Let me carve out the details based on a simple test scenario:
CREATE TABLE table1 (pk INTEGER, a INTEGER) PRIMARY INDEX (pk);
CREATE TABLE table2 (pk INTEGER, b INTEGER, c INTEGER) PRIMARY INDEX (pk);
CREATE TABLE table2 (pk INTEGER, d INTEGER, e INTEGER) PRIMARY INDEX (pk);
SELECT a,b,c,d,e FROM table1 t01 LEFT JOIN table2 t02 ON t01.a = t02.b LEFT JOIN table3 t03 ON t02.c = t03.d;
For above setup (tables and query), the Optimizer may create an execution plan with the following steps:
1. Redistribute table1 on column a, redistribute table2 on column b (in parallel).

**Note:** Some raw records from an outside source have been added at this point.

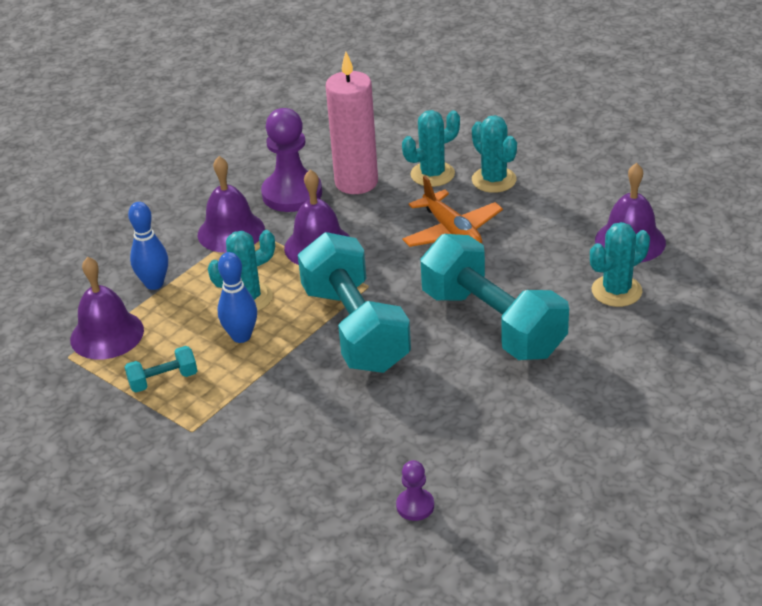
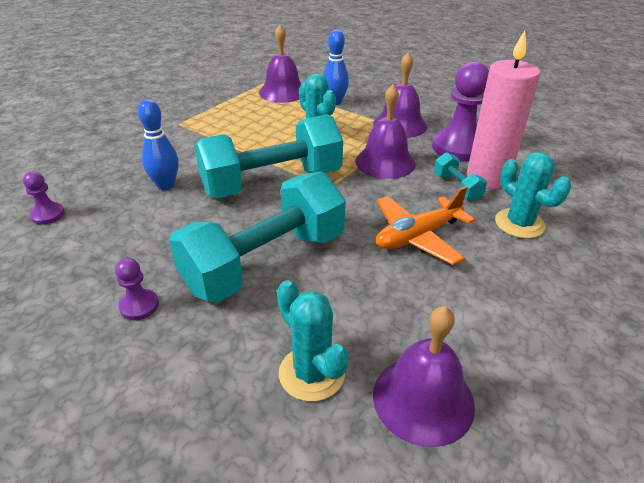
camera: 85 degrees right, 0 degrees up
(163, 380) = (232, 112): turquoise dumbbell -> turquoise dumbbell (457, 187)
(241, 336) = (271, 135): blue bowling pin -> blue bowling pin (166, 185)
(494, 180) = (526, 269): turquoise cactus -> none
(557, 396) = (139, 306): none -> purple pawn

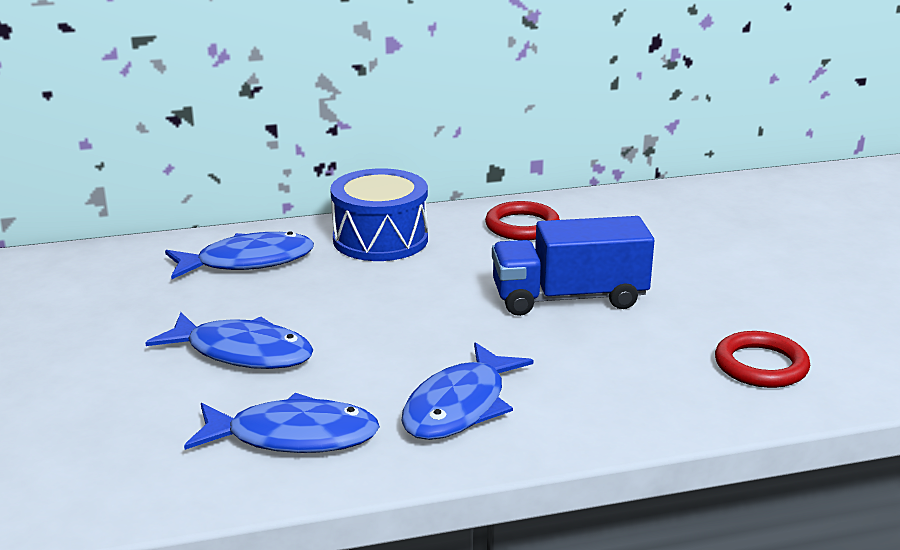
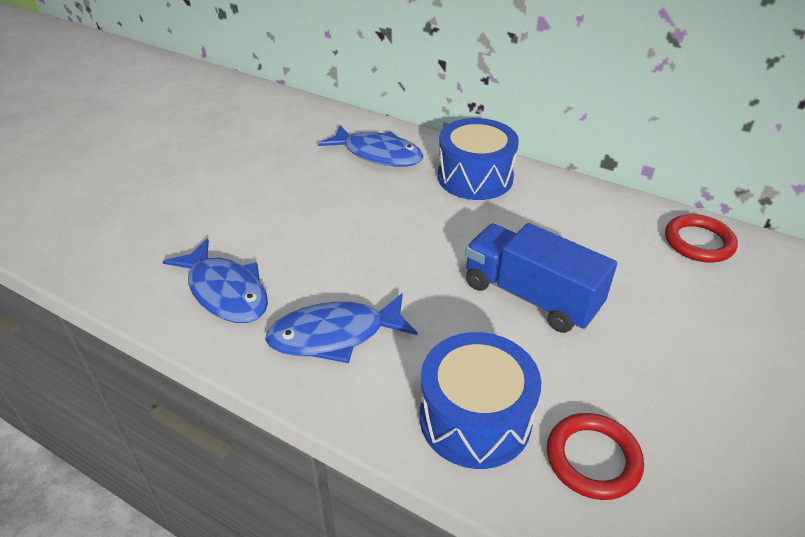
camera: 45 degrees right, 15 degrees up
(242, 353) = (285, 216): blue fish -> none
(522, 226) = (586, 216): red ring -> red ring (698, 242)
(656, 390) = (475, 418): none -> blue drum

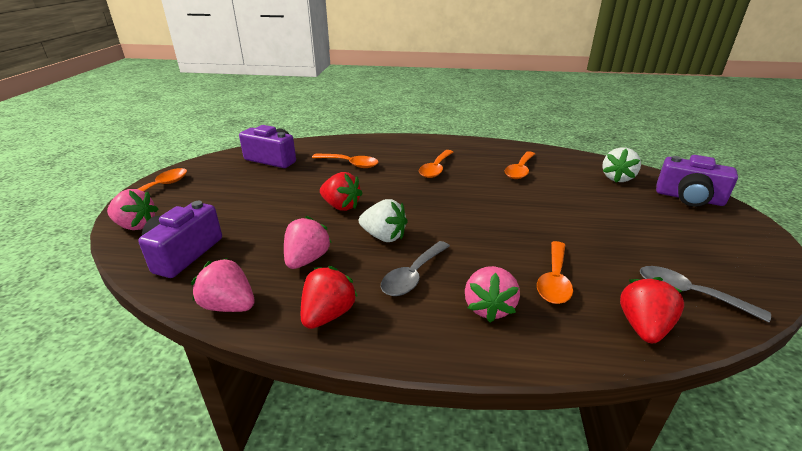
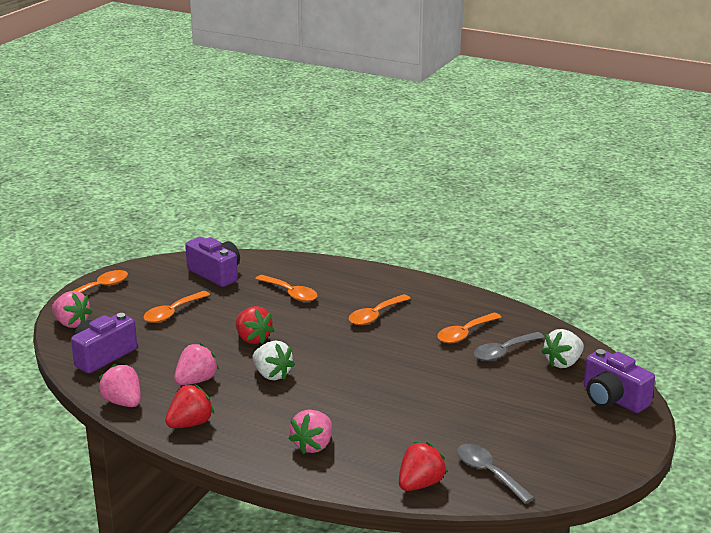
camera: 20 degrees right, 5 degrees down
(413, 275) = (273, 411): grey spoon -> grey spoon (503, 352)
(554, 280) = (386, 438): orange spoon -> orange spoon (172, 312)

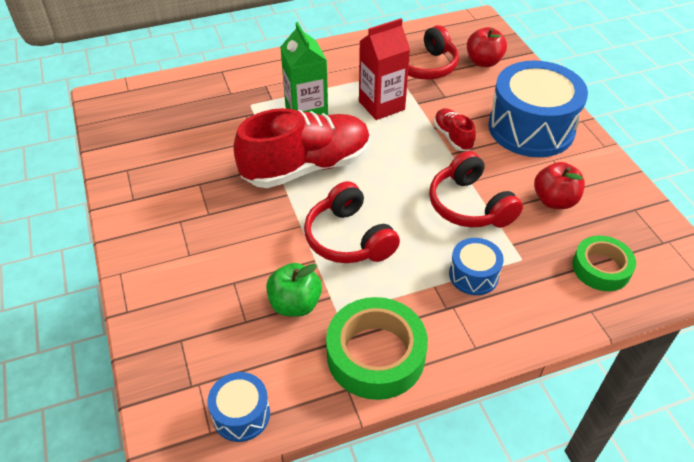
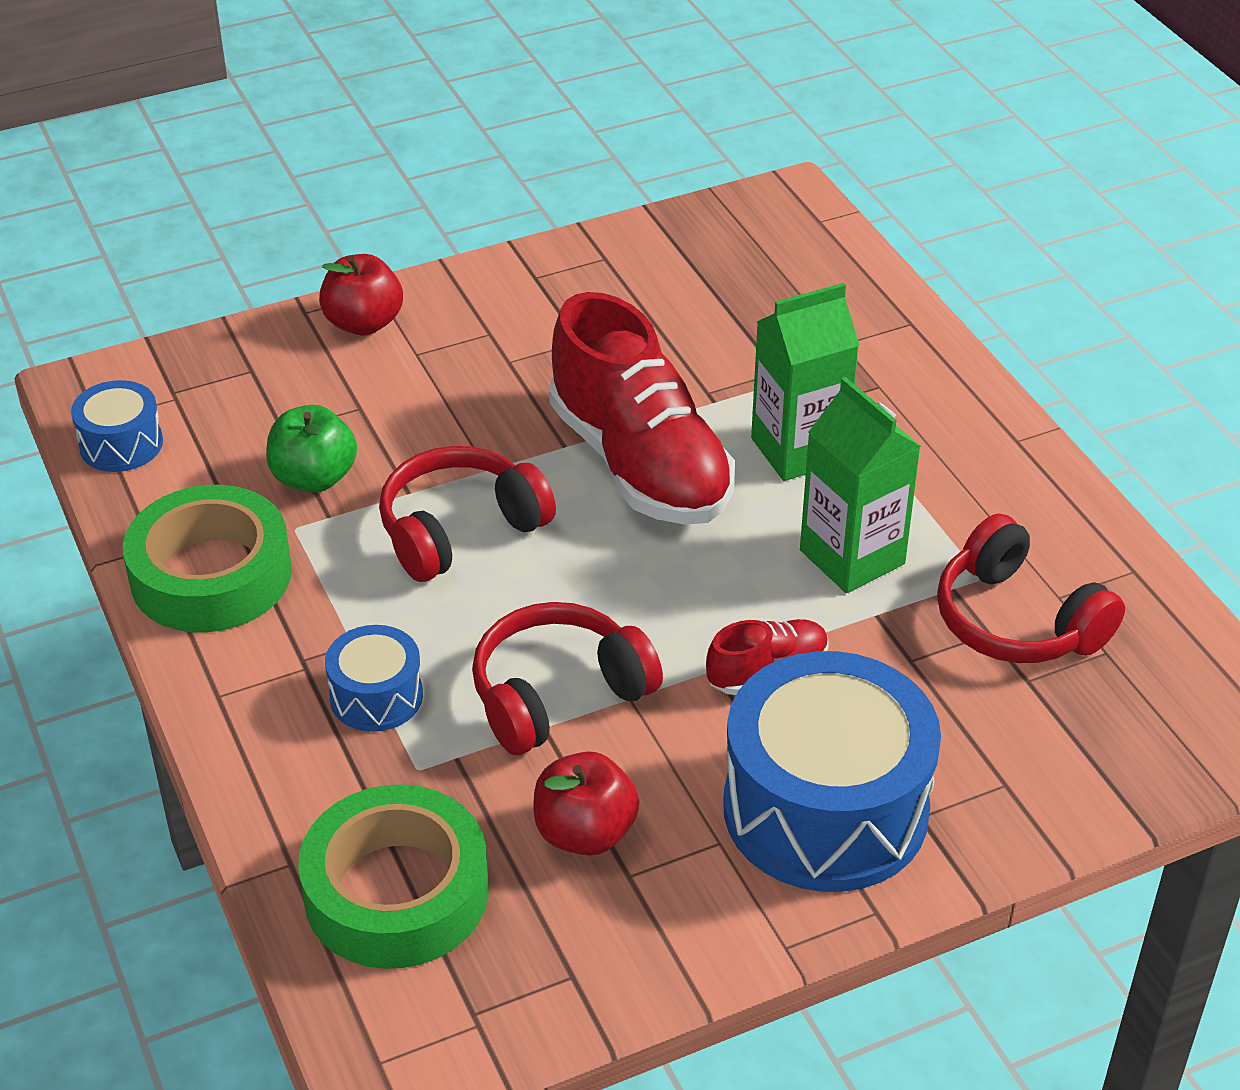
camera: 85 degrees right, 5 degrees down
(381, 105) = (852, 557): red carton -> green carton
(483, 62) = (1072, 732): red apple -> red apple (363, 323)
(601, 268) = (396, 892): green tape -> green tape, size x1.57

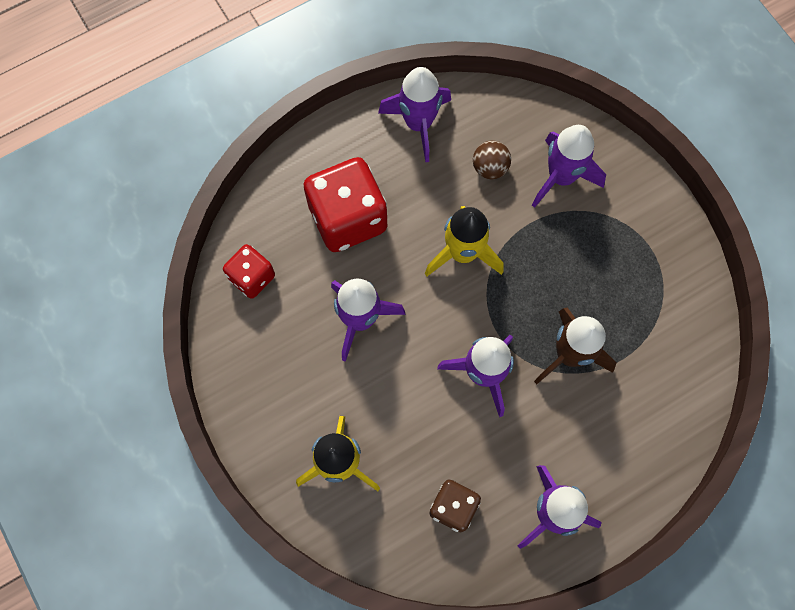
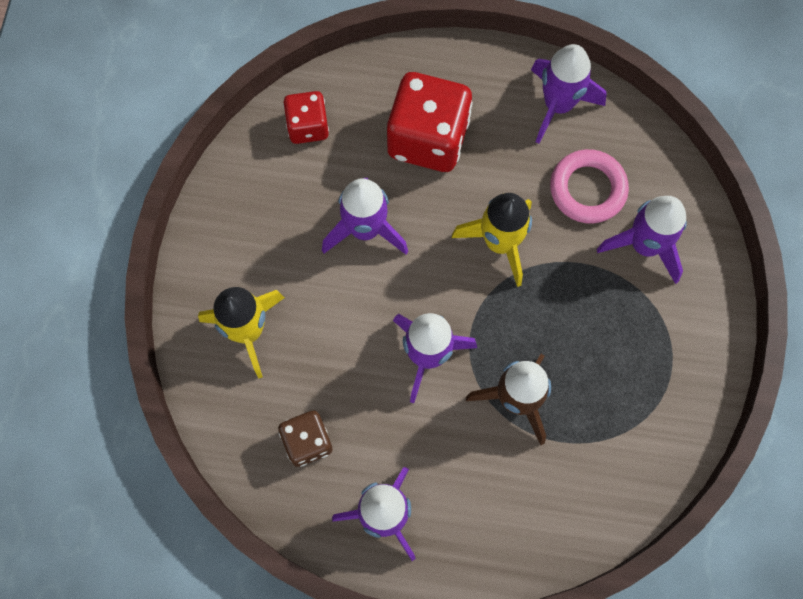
camera: 40 degrees right, 0 degrees up
(490, 168) = (587, 189): brown ball -> pink ring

2. Merge join (outer join) the resulting spools (from step 1). The columns of the result spool will be padded with NULL values for columns of not matching rows.
3. Let’s assume, that result spool (i.e. the spool which holds the joined result of table1 and table2) is still not skewed. For simplicity, we will call this spool s(table1,table2).
4. The result spool s(table1,table2) is redistributed on column c.
5. Table3 is redistributed on column d.
Now the skewing problems will start. If many rows do not match during the join of table1 and table2, the column c of s(table1,table2) will contain a huge number of NULL values.
Like any other value, the rowhash value of the NULL value is deterministic – NULL values always hash to the same AMP!
If only a few rows match during the join process of table1 and table2, the redistribution of s(table1,table2) on column c (required to allow the join with table3) will move all unmatched rows to the AMP holding NULL values.
We started with a perfect situation. We had three unskewed tables. We ended up with a skewed spool after executing the second outer join!
Business intelligence tools tend to create queries with dozens of outer joins. These queries are at high risk for skewing.
Teradata 14.10 is doing it’s best to avoid join skewing. It uses features like partial duplication / partial redistribution (PDPR).
The Optimizer will not recognize all situations were PDPR is available. Therefore statistics are important to make sure that PDPR can be used.
If you are hand-coding queries you should use outer joins only if the business logic requires this:
Don’t use outer joins “just in case”, to “avoid losing rows” (a quite common approach nowadays).